__REQUIRED WORK__
Below are the records; copy exactly the lines from the first through the one containing "line: (256, 996)", both included, and leave out the pictures.

Saved data entries:

>>>>>

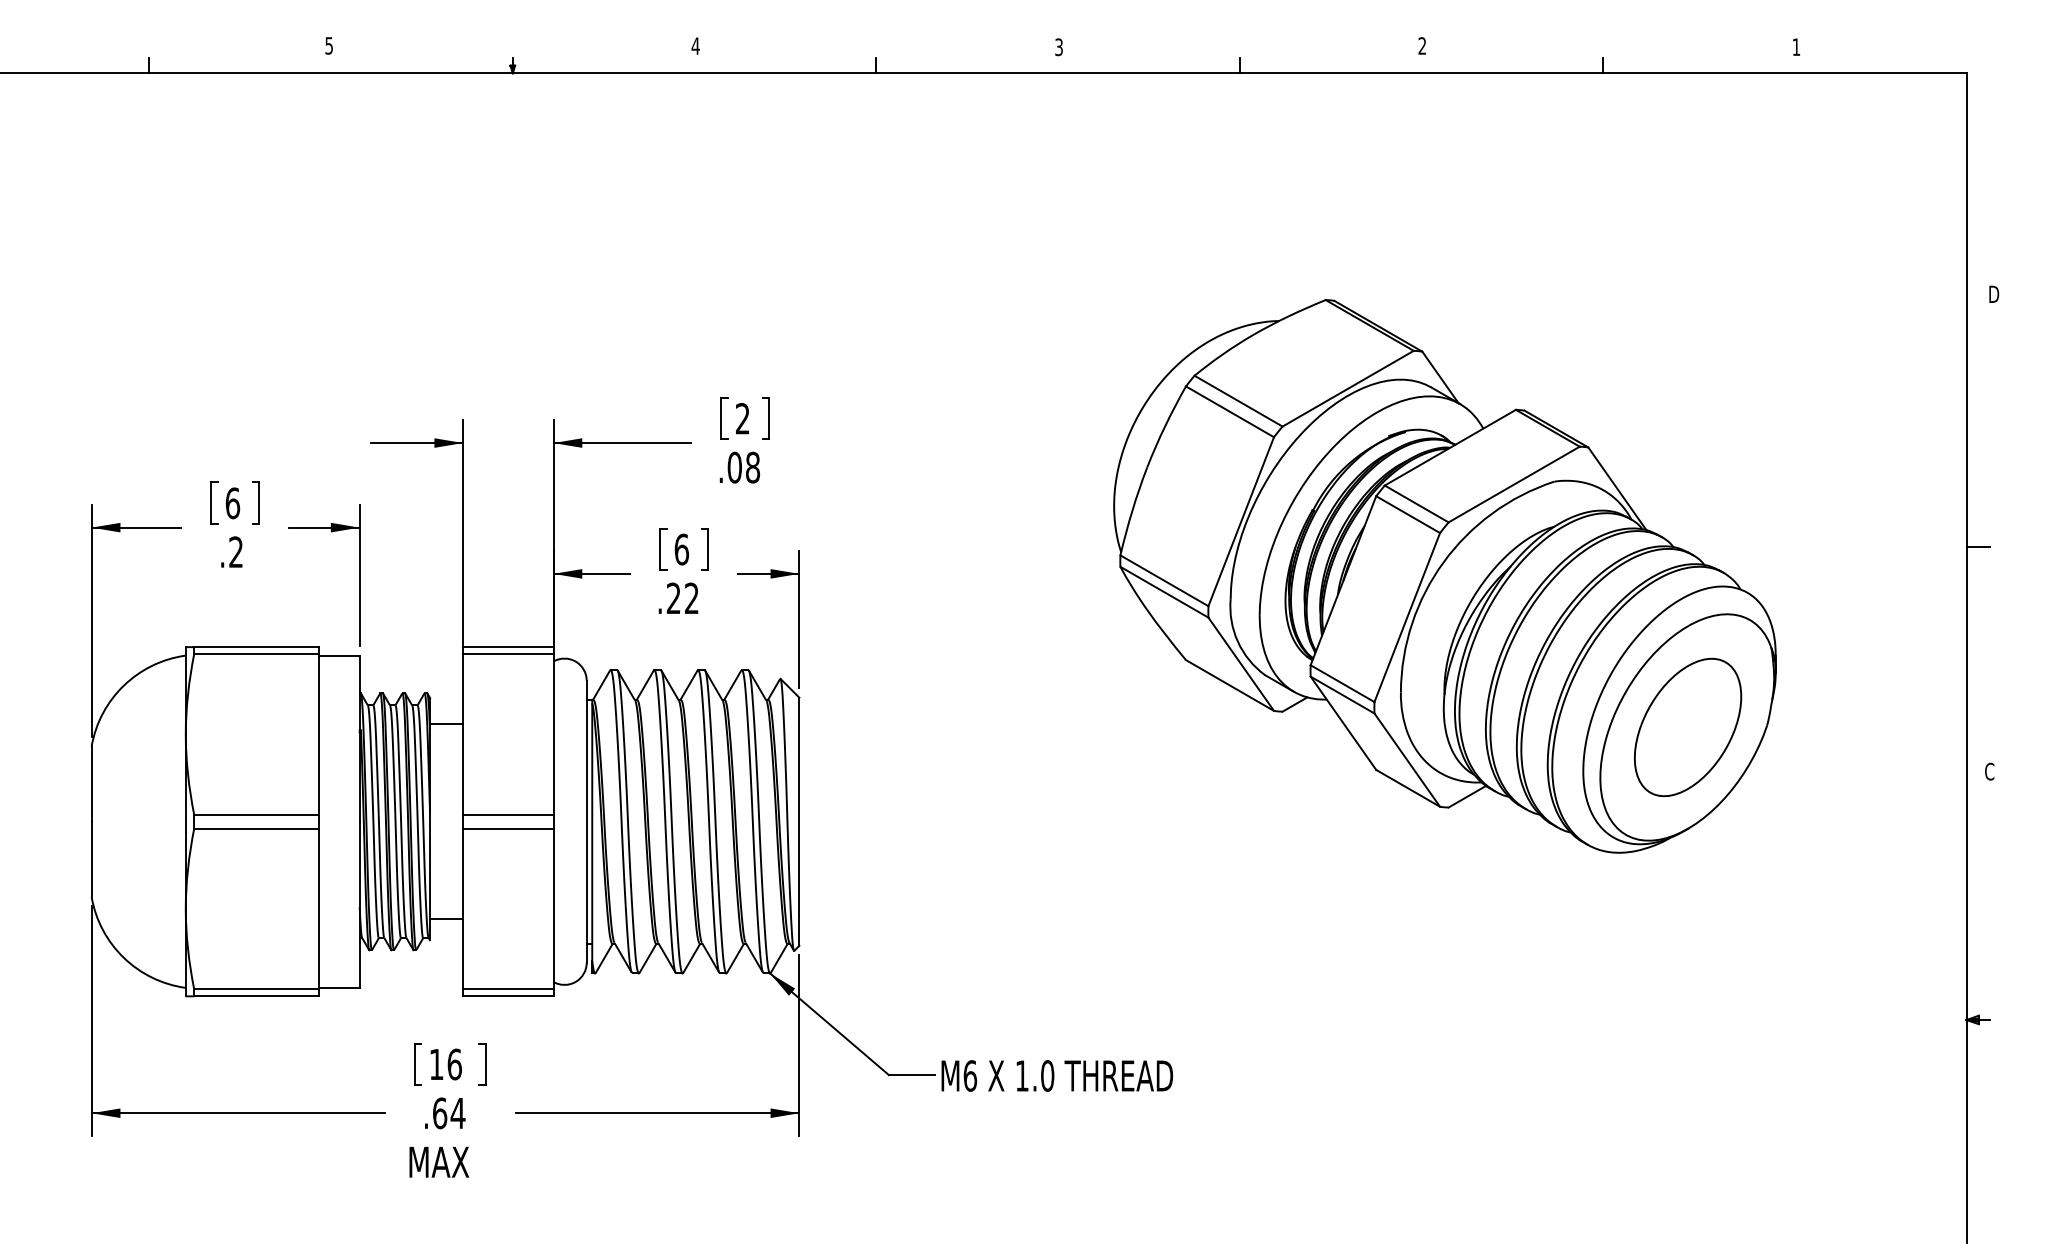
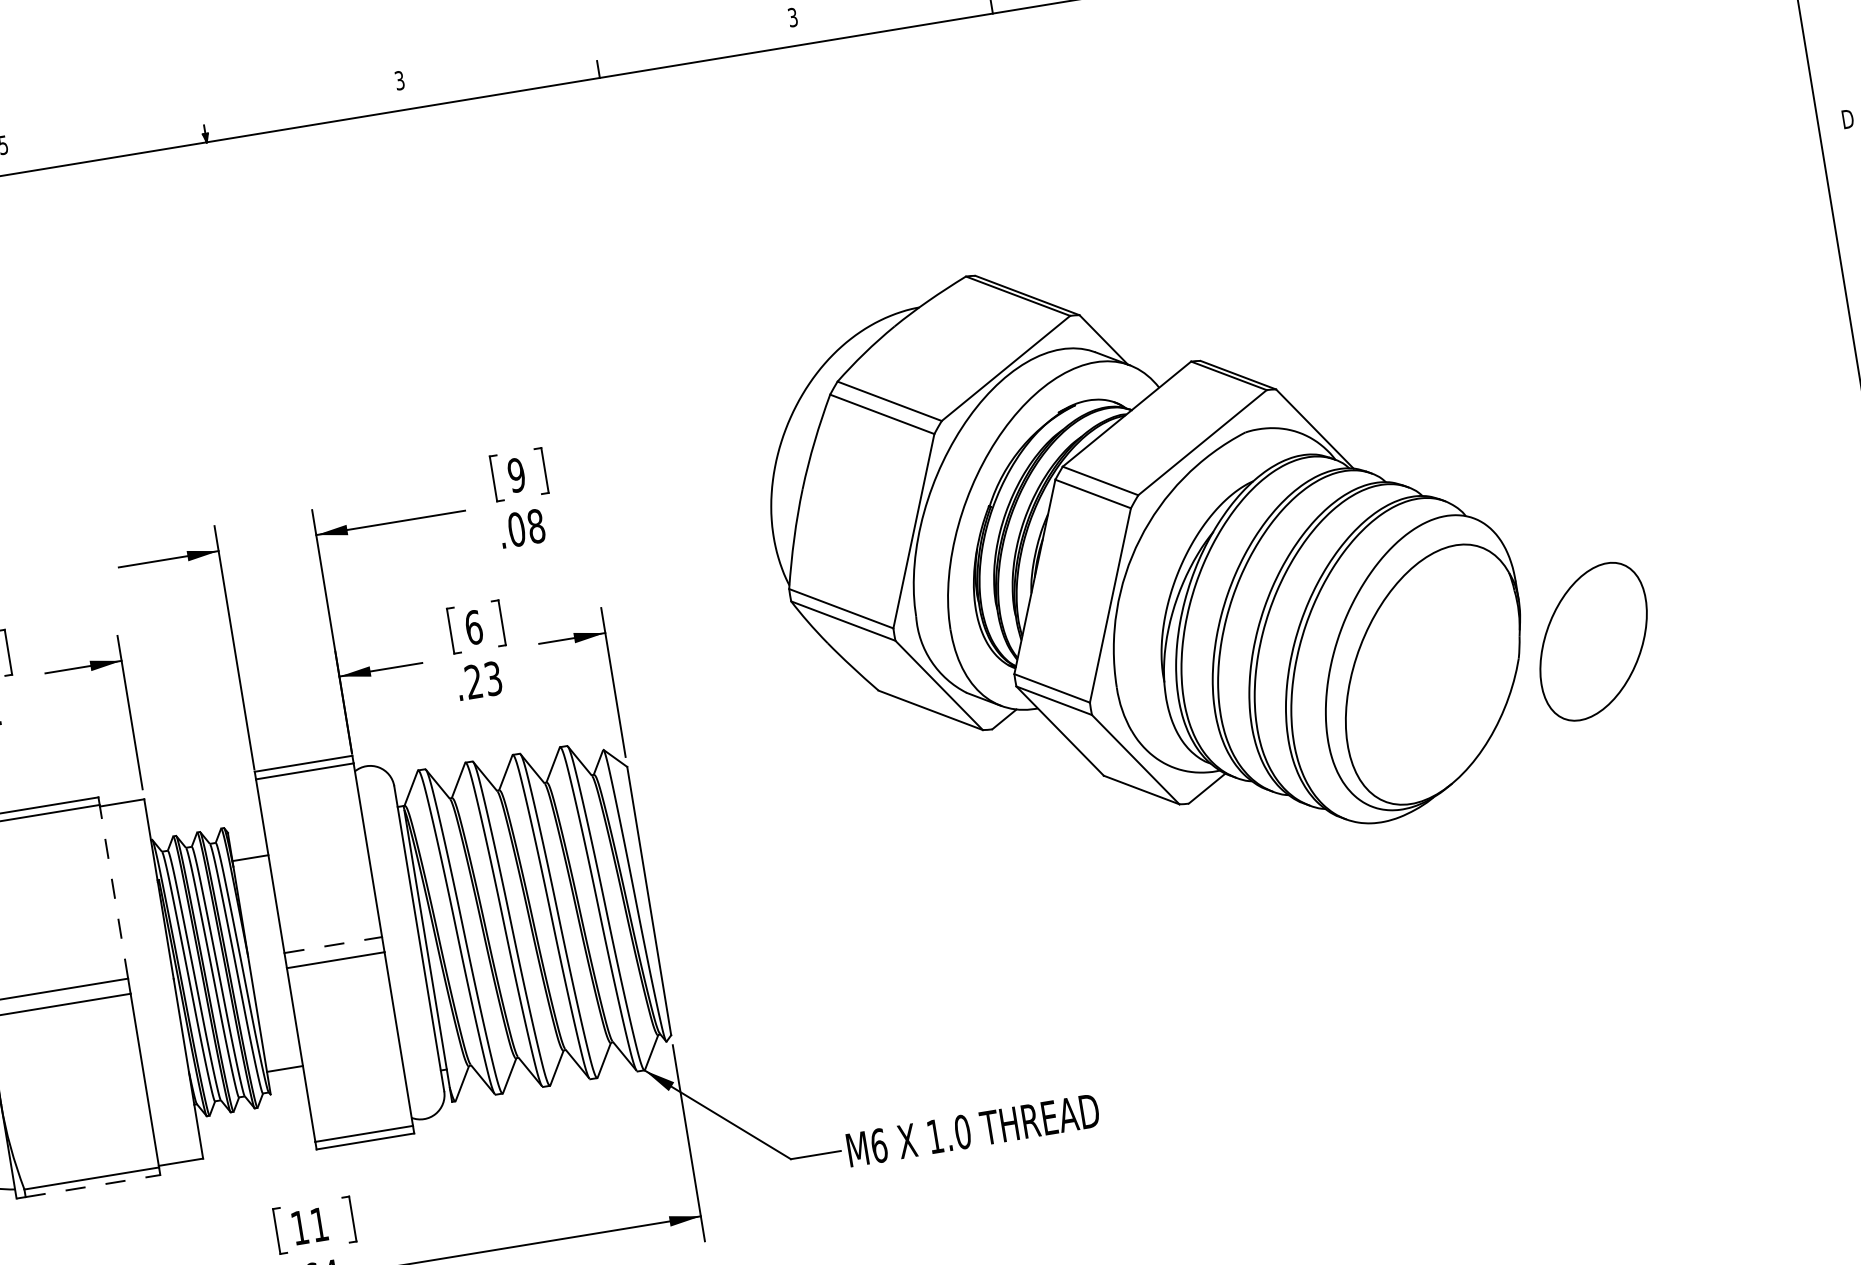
text: (695, 45) -> (399, 79), 4 -> 3
text: (742, 418) -> (516, 475), 2 -> 9
part: (1444, 576) -> (1143, 554), moved
text: (691, 598) -> (493, 678), .22 -> .23
line: (318, 733) -> (113, 890), solid -> dashed
line: (508, 814) -> (333, 944), solid -> dashed
line: (256, 996) -> (93, 1186), solid -> dashed
text: (454, 1064) -> (319, 1224), 16 -> 11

<<<<<

__ANSWER__
text: (695, 45) -> (399, 79), 4 -> 3
text: (742, 418) -> (516, 475), 2 -> 9
part: (1444, 576) -> (1143, 554), moved
text: (691, 598) -> (493, 678), .22 -> .23
line: (318, 733) -> (113, 890), solid -> dashed
line: (508, 814) -> (333, 944), solid -> dashed
line: (256, 996) -> (93, 1186), solid -> dashed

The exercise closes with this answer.